The US has the potential to profitably build almost 1,400 GW of distributed wind capacity, equivalent to more than half of its annual electricity consumption, according to a study by the US Department of Energy’s (DOE) National Renewable Energy Laboratory out last week.
For comparison, the country now has about 1.1 GW of distributed wind capacity.
Distributed wind can directly offset individual consumers’ power usage in behind-the-metre applications, or it could be connected to the distribution network to power communities.

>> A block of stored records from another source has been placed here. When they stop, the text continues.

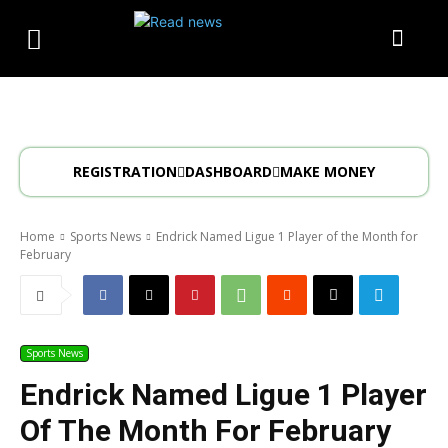
REGISTRATION
DASHBOARD
MAKE MONEY
Home
Sports News
Endrick Named Ligue 1 Player of the Month for
February
Sports News
Endrick Named Ligue 1 Player
Of The Month For February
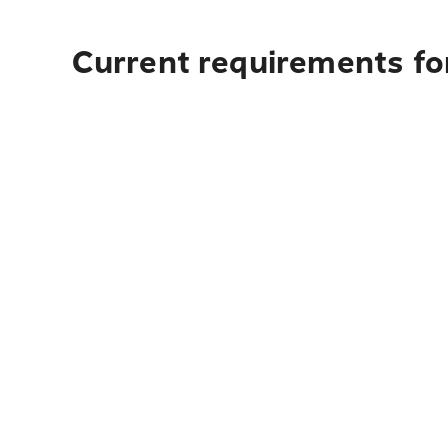
Current requirements for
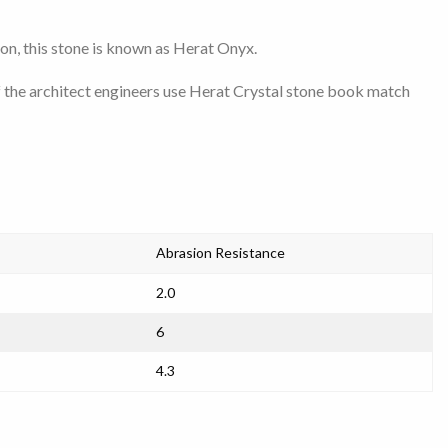
son, this stone is known as Herat Onyx.
f the architect engineers use Herat Crystal stone book match
Abrasion Resistance
2.0
6
4.3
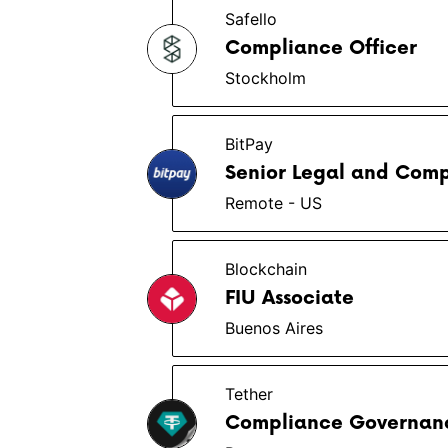
Safello
Compliance Officer
Stockholm
BitPay
Senior Legal and Comp
Remote - US
Blockchain
FIU Associate
Buenos Aires
Tether
Compliance Governanc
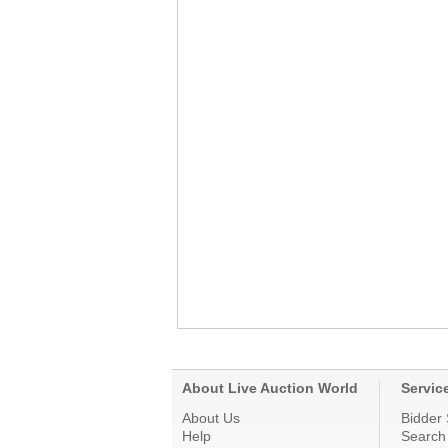
About Live Auction World
Servic
About Us
Bidder 
Help
Search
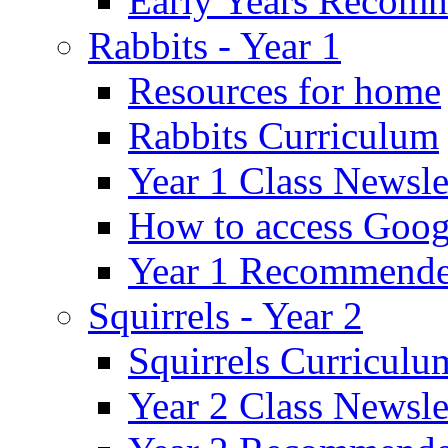
Early Years Recom
Rabbits - Year 1
Resources for home
Rabbits Curriculum
Year 1 Class Newsle
How to access Goog
Year 1 Recommende
Squirrels - Year 2
Squirrels Curriculu
Year 2 Class Newsle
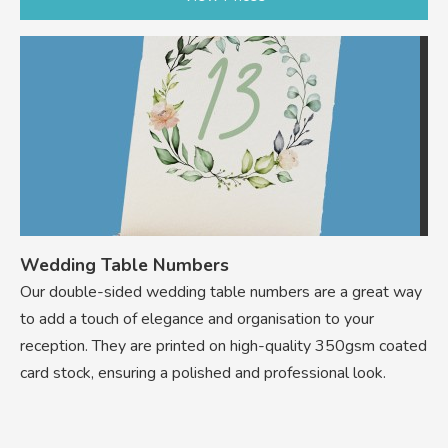
Wedding Table Numbers
Our double-sided wedding table numbers are a great way
to add a touch of elegance and organisation to your
reception. They are printed on high-quality 350gsm coated
card stock, ensuring a polished and professional look.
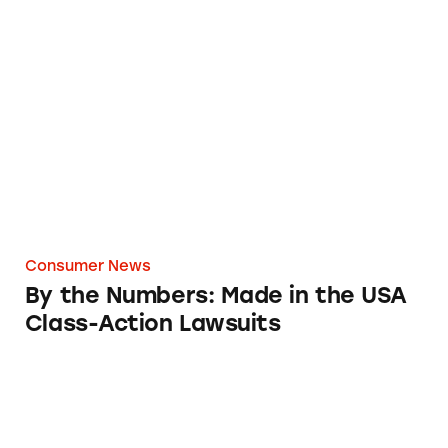
By the Numbers: Made in the USA Class-Acti
Consumer News
By the Numbers: Made in the USA
Class-Action Lawsuits
Not So American-Made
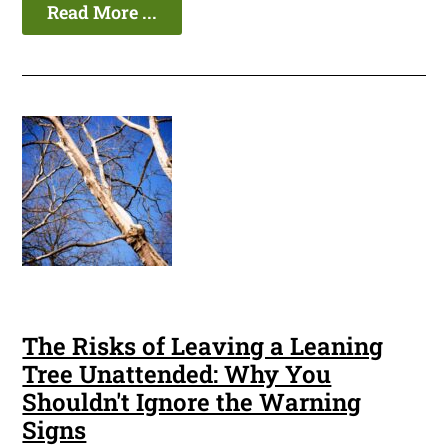
Read More ...
The Risks of Leaving a Leaning
Tree Unattended: Why You
Shouldn't Ignore the Warning
Signs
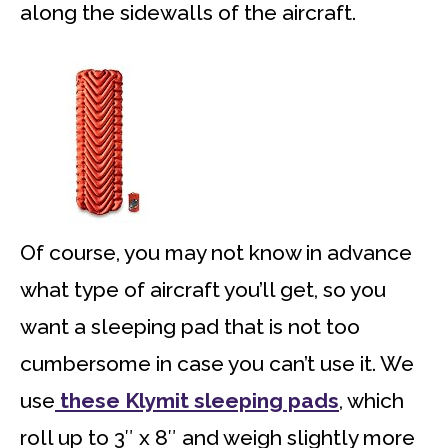
along the sidewalls of the aircraft.
Of course, you may not know in advance
what type of aircraft you’ll get, so you
want a sleeping pad that is not too
cumbersome in case you can’t use it. We
use
these Klymit sleeping pads
, which
roll up to 3″ x 8″ and weigh slightly more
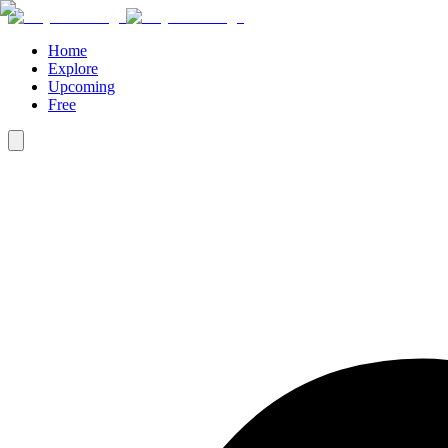
Home
Explore
Upcoming
Free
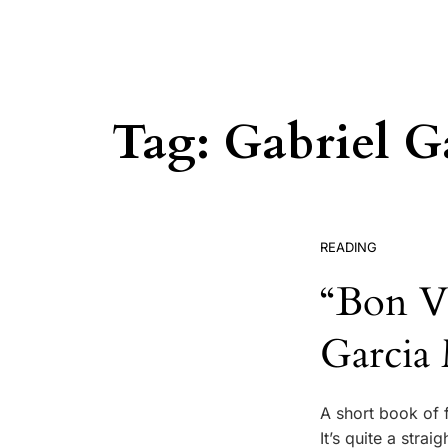
Tag:
Gabriel G
READING
“Bon Vo
Garcia
A short book of f
It’s quite a stra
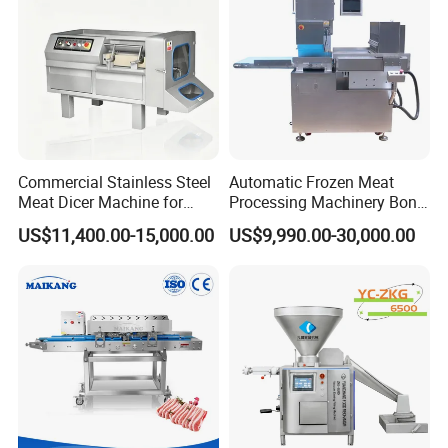
Commercial Stainless Steel
Automatic Frozen Meat
Meat Dicer Machine for
Processing Machinery Bone
Frozen Fresh Meat
Saw Machine Meat Cutting
US$11,400.00-15,000.00
US$9,990.00-30,000.00
Machine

Systems can be between 1 kW and 10 MW large.
DOE said these installations can both help communities move to clean electricity and relieve the country’s constrained grid.
“By realising this potential, we can help local communities drive their own paths to a clean energy future and support national progress toward our climate goals,” said Principal Deputy Assistant Secretary for Energy Efficiency and Renewable Energy Kelly Speakes-Backman.
A combination of strong winds and high retail electricity rates makes states in the Midwest and Heartland regions most attractive for distributed turbines, while the Pacific and Northeast regions also present significant potential for “behind-the-metre” installations.
According to the Distributed Wind Energy Futures Study, policies are key to the economics of distributed wind. It says that if current tax credits and net-metering policies expire as scheduled, economic potential could decline between 2022 and 2035. If these measures were extended and expanded in a strategic manner, the potential could increase by more than 80% for behind-the-metre uses and by 800% for front-of-the-metre facilities.